Here, the job needs one node and one processor (per node) on batch
for 24 hours. It is important to note the change into the correct
directory using the cd command. You can also use #SBATCH -D workdir
to change into working directory with name workdir.
Parallel jobs
To start an MPI job the srun command is used. OpenMP jobs can be
run over multiple processors on the same node. To submit such jobs
you have to load the openmpi environment when compiling the job
and when submitting the job module load openmpi/1.10
.
#!/bin/bash #SBATCH -p batch #SBATCH --ntasks=64 #SBATCH -t 24:00:00 #SBATCH -e scalar.stderr #SBATCH -o scalar.stdout cd /home/user/mpi srun -n 64 ./mpitest
This jobs distributes a total of 64 tasks. The argument to srun (-n) is the (same) total number of processes. The actual program executed on the nodes is mpitest. Note that you can also demand the number of nodes and tasks per node explicitly, see the last example.
Long jobs
If you want to submit a job which needs more than 2 days you have to
specify the QOS label long
for that job. Just add
#SBATCH --qos=long
to your job file. But be careful, "long" jobs can only access a smaller part of the cluster. This is necessary since allowing "long" jobs to fill the complete cluster could prevent all other users to run jobs for weeks.
GPU jobs
To use our GPU queue, your slurm script must contains the following directives:
#!/bin/bash #Use gpu queue #SBATCH -p gpu #Use specified graphic card #SBATCH --gres=gpu:GTX1080:1
Your script must be put in the "gpu" partition and ask for gpu ressources via the "–gres" directive. It consists of: the type of ressource (always "gpu" here), the type (possible values: "K20", "GTX1080", "RTX2080TI", "TitanRTX" in ascending order of performance) and the requested number of gpus (there are 2 of each available per node, except for the TitanRTX).

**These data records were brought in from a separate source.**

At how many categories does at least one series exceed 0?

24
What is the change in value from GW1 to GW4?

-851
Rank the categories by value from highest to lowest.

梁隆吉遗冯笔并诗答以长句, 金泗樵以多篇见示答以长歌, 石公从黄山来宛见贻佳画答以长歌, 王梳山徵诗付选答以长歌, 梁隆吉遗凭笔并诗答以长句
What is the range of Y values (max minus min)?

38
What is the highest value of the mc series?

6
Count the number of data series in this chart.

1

Normally, you would choose the "GTX1080" for usual tasks, "K20" for basic testing and the upper two for greater requirements. As always, be mindful of your ressource usage, as the gpu ressources are especially sparse.
Useful slurm directives
-e | standard error stream |
-o | standard output stream |
-N | number of nodes |
-p | partition of the job (queue) |
-a | specify an array of job using $SLURMARRAYTASKID index variable |
Scratch data space
To avoid high load on the main frontend server and to improve I/O performance for users it is highly recommended to write simulation data to scratch space.
Additional to the common workstation scratch spaces, the following scratch spaces are available:
mount point | size | notes |
---|---|---|
/scratch/dobby | 11TB | RAID6 volume |
/scratch/emmy | 7TB | RAID6 volume |
/scratch/shodan | 11TB | RAID6 volume |
/scratch/grawp | 9TB | RAID6 |
For i/o-intensive programs always use cluster-local storage (ie. scratch space should be near to computations in terms of distance in the network):
Development Tools
Hardware
batch | grawp | for877 | mona | crc | |
---|---|---|---|---|---|
Nodes | 100 | 31 | 7 | 15 | 9 |
Throughput | |||||
CPU | 2x6 Intel E5-2640 0 @ 2.50GHz | 2x2 Opteron 2218 @ 2.6GHz | 2x4 Xeon E5430 @ 2.7GHz | 2x4 Opteron 2376 @ 2.3GHz | 2x10 Intel E5-2640 v4 @ 2.40GH |
CPU Cache | 2560kB per Core | 1MB | 12MB | 512kB | |
CPU arch | Core i7 AVX | AMD K8 | Core2 | AMD k10 | |
Memory | 32 / 64 / 128 / 256 / 384 GB | 4GB | 16GB | 16GB | 128GB |